I just got around to flipping through the weekend's Parade Magazine, and it was pretty depressing. It was the annual edition of "What People Earn," complete with articles about how only rich people make any money. Sigh.
By most economic measures, 2006 was a great year. Despite rising interest rates, high oil prices and the sharpest housing downturn in 15 years, inflation was low, productivity rose steadily, corporate profits reached a 40-year high, the stock market soared and the unemployment rate dropped to 4.6%—the lowest level in more than five years. Strong hiring in service businesses like education, health care, finance, travel and entertainment more than offset big job losses in the auto and housing sectors.
But in the midst of this booming economy, more than two-thirds of Americans told pollsters that they don’t believe life for their children’s generation will be better than it has been for them. Only 27% of those surveyed last year thought the nation was headed in the right direction; and this year, 71% of respondents said the country was on the wrong track.
Why are the American people so stupid? Have we really become a country where we don't think we're making progress? That is just sad.

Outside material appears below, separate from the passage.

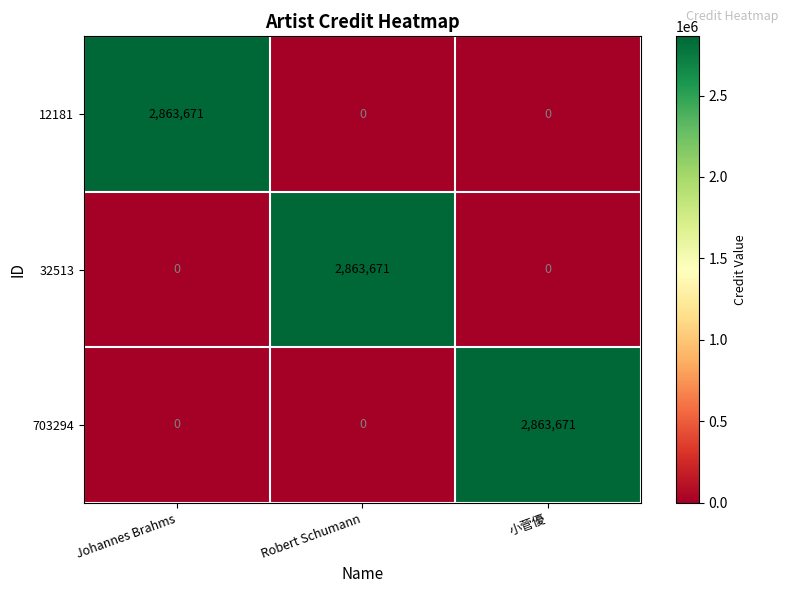

What is the maximum value for 12181?

2863671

“I’m sorry to say I feel the rich are getting richer, and the rest of us are fighting to survive,” says DeAnna Forman, who made $25,000 as a bartender in South Lake Tahoe, Calif. “I feel like I’m always trying to catch up.” Kirk Kuchera, who earned $8,300 as a behavioral counselor for youth in Austin, Minn., agrees. “It appears to me that the lower middle class continues to work its way down the economic ladder, while those at the top of the corporate ladder move higher and higher at an unbelievable pace,” he says.
It appears to me that you need to take an economics class, or at least read a Thomas Sowell book. I know, when we type up the section not-so-cleverly entitled "The Rich Get Richer," let's not actually quote any rich people! Let's just quote bartenders and other player-haters who have a chip on their shoulder! Great idea, roll presses. How about actually asking one of these elusive Rich People™ how much money he had to spend in order to become rich, or how high his blood pressure is, or how many times his cell phone rings when he's on vacation. Then ask the bartender the same questions.

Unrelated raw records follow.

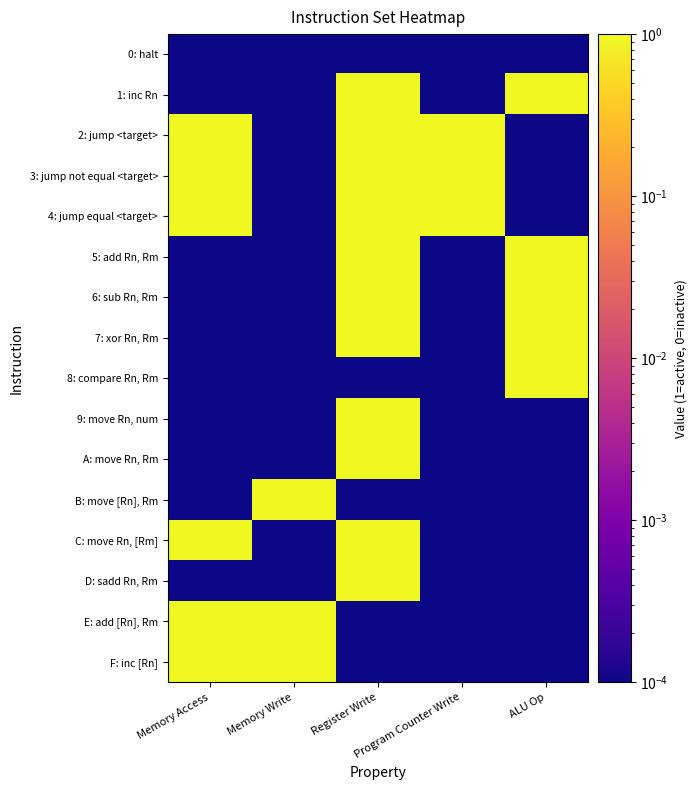

Reading left to right, extract all data points from this chart.

0: halt: Memory Access=0.0	Memory Write=0.0	Register Write=0.0	Program Counter Write=0.0	ALU Op=0.0
1: inc Rn: Memory Access=0.0	Memory Write=0.0	Register Write=1.0	Program Counter Write=0.0	ALU Op=1.0
2: jump <target>: Memory Access=1.0	Memory Write=0.0	Register Write=1.0	Program Counter Write=1.0	ALU Op=0.0
3: jump not equal <target>: Memory Access=1.0	Memory Write=0.0	Register Write=1.0	Program Counter Write=1.0	ALU Op=0.0
4: jump equal <target>: Memory Access=1.0	Memory Write=0.0	Register Write=1.0	Program Counter Write=1.0	ALU Op=0.0
5: add Rn, Rm: Memory Access=0.0	Memory Write=0.0	Register Write=1.0	Program Counter Write=0.0	ALU Op=1.0
6: sub Rn, Rm: Memory Access=0.0	Memory Write=0.0	Register Write=1.0	Program Counter Write=0.0	ALU Op=1.0
7: xor Rn, Rm: Memory Access=0.0	Memory Write=0.0	Register Write=1.0	Program Counter Write=0.0	ALU Op=1.0
8: compare Rn, Rm: Memory Access=0.0	Memory Write=0.0	Register Write=0.0	Program Counter Write=0.0	ALU Op=1.0
9: move Rn, num: Memory Access=0.0	Memory Write=0.0	Register Write=1.0	Program Counter Write=0.0	ALU Op=0.0
A: move Rn, Rm: Memory Access=0.0	Memory Write=0.0	Register Write=1.0	Program Counter Write=0.0	ALU Op=0.0
B: move [Rn], Rm: Memory Access=0.0	Memory Write=1.0	Register Write=0.0	Program Counter Write=0.0	ALU Op=0.0
C: move Rn, [Rm]: Memory Access=1.0	Memory Write=0.0	Register Write=1.0	Program Counter Write=0.0	ALU Op=0.0
D: sadd Rn, Rm: Memory Access=0.0	Memory Write=0.0	Register Write=1.0	Program Counter Write=0.0	ALU Op=0.0
E: add [Rn], Rm: Memory Access=1.0	Memory Write=1.0	Register Write=0.0	Program Counter Write=0.0	ALU Op=0.0
F: inc [Rn]: Memory Access=1.0	Memory Write=1.0	Register Write=0.0	Program Counter Write=0.0	ALU Op=0.0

Experts are concerned about wage inequality too. “We’re in an economy that provides outsized, almost lottery-style gains to certain people in certain professions,” says John Challenger, president of Challenger, Gray & Christmas, a global outplacement firm.
"Lottery-style gains." Nice wording. Nevermind how many years you go to college or how hard you work or how creative or inventive you are...you've simply won the lottery if you strike it rich. It's just, like, so unfair, man, that the florist and the yoga instructor can't make as much as the CEO of Halliburton. (Yes, that's right, they put the CEO of Halliburton's salary right next to the Air Force staff sergeant's, coincidentally right above the salary for someone who works in product placement.) I should totally be able to be a high school counselor and have weekends and holidays off and also get lottery-style gains! Stupid rich people.
In summary: The future of this country is going to hell in a handbasket, except for all these Clampetts who somehow managed to become CEOs. And life's not fair.